▸ ASSIGNMENT:
Please transcribe the text of all the records below exactly as it appears, leaving the pictures out of your answer.

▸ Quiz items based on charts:
[Start of section]

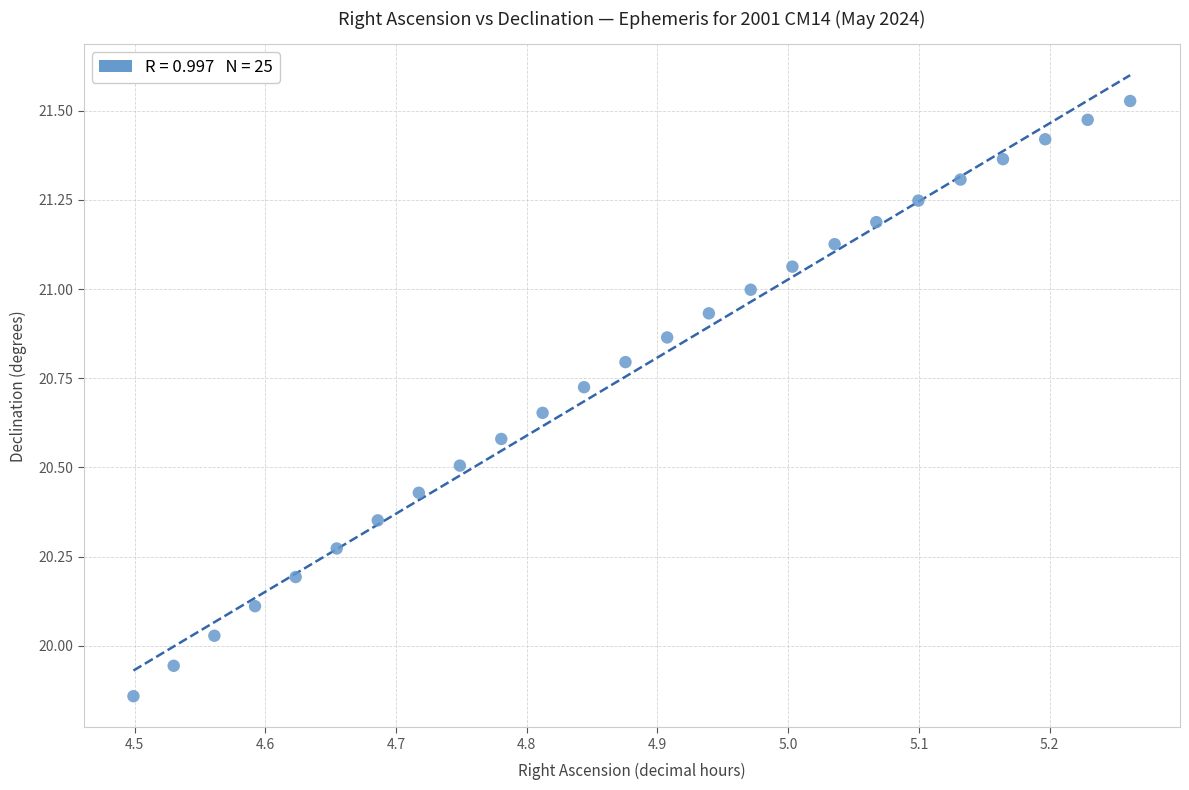

What is the range of X values (max minus min)?

0.8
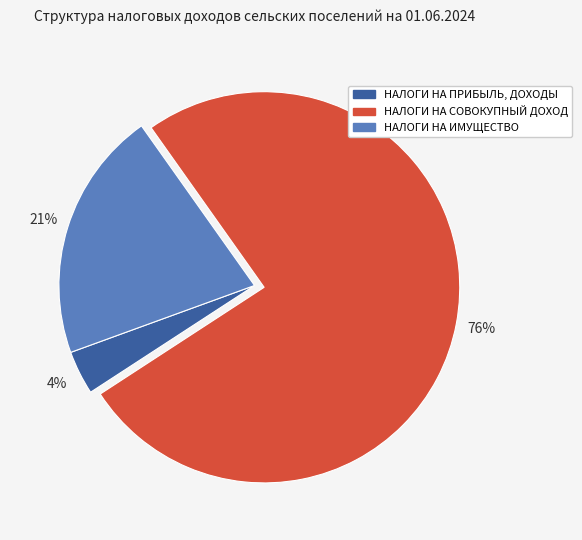

Is there any slice that represents more than half of the pie?

Yes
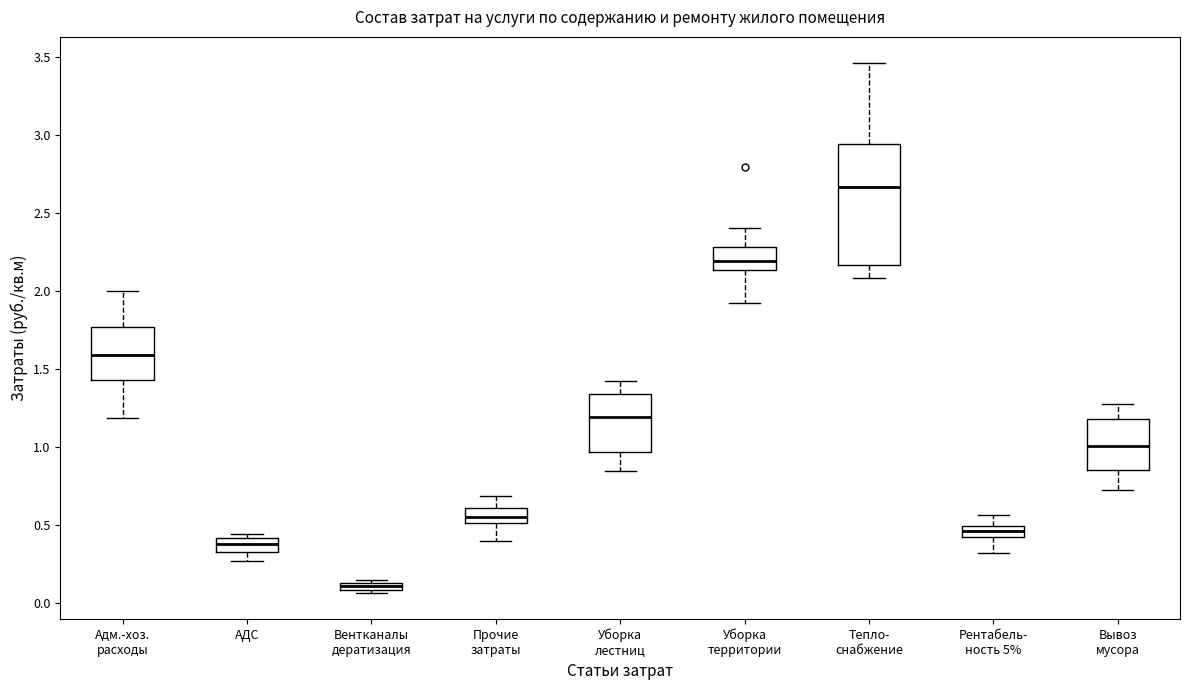

Where does the median line of the box for Рентабель- ность 5% sit on the y-axis? The values are not printed on the chart, so give them approximately, as read against the axis.

0.45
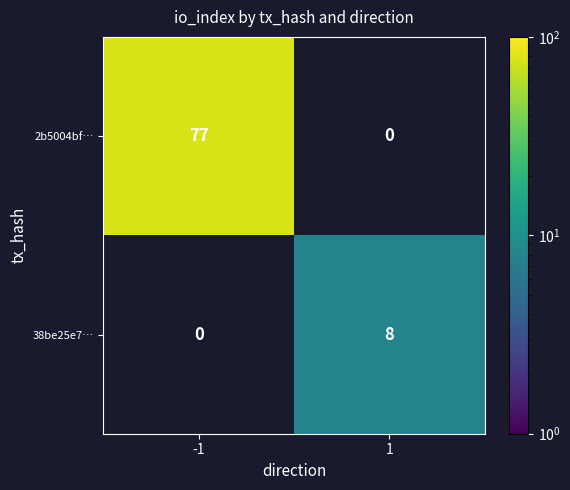

The value of 2b5004bf… at -1 is 21. True or false?

False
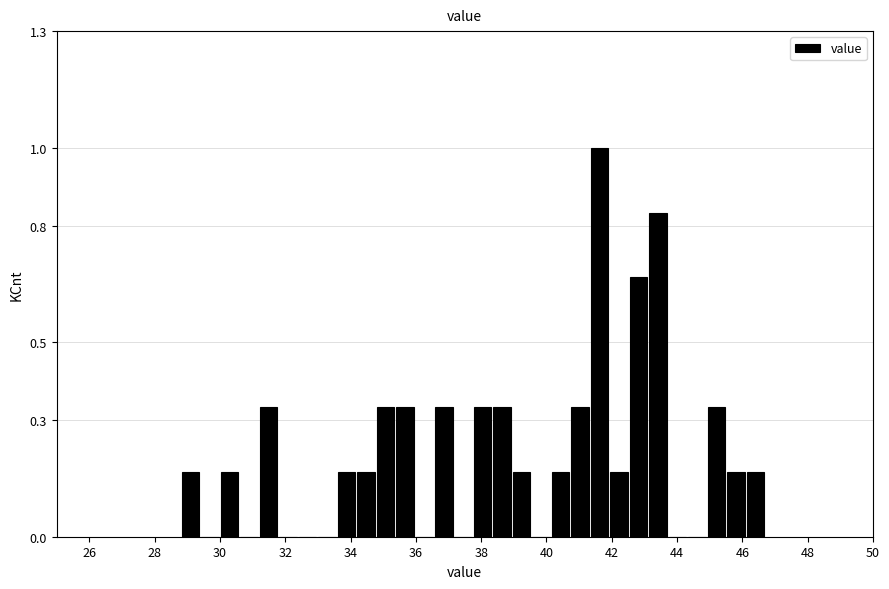

Around what value on the x-axis is the tallest bar? Give the approximate position of its centre, as read against the axis.

41.6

[End of section]

▸ RESULT OF THE TASK:
What is the range of X values (max minus min)?

0.8

Is there any slice that represents more than half of the pie?

Yes

Where does the median line of the box for Рентабель- ность 5% sit on the y-axis? The values are not printed on the chart, so give them approximately, as read against the axis.

0.45

The value of 2b5004bf… at -1 is 21. True or false?

False

Around what value on the x-axis is the tallest bar? Give the approximate position of its centre, as read against the axis.

41.6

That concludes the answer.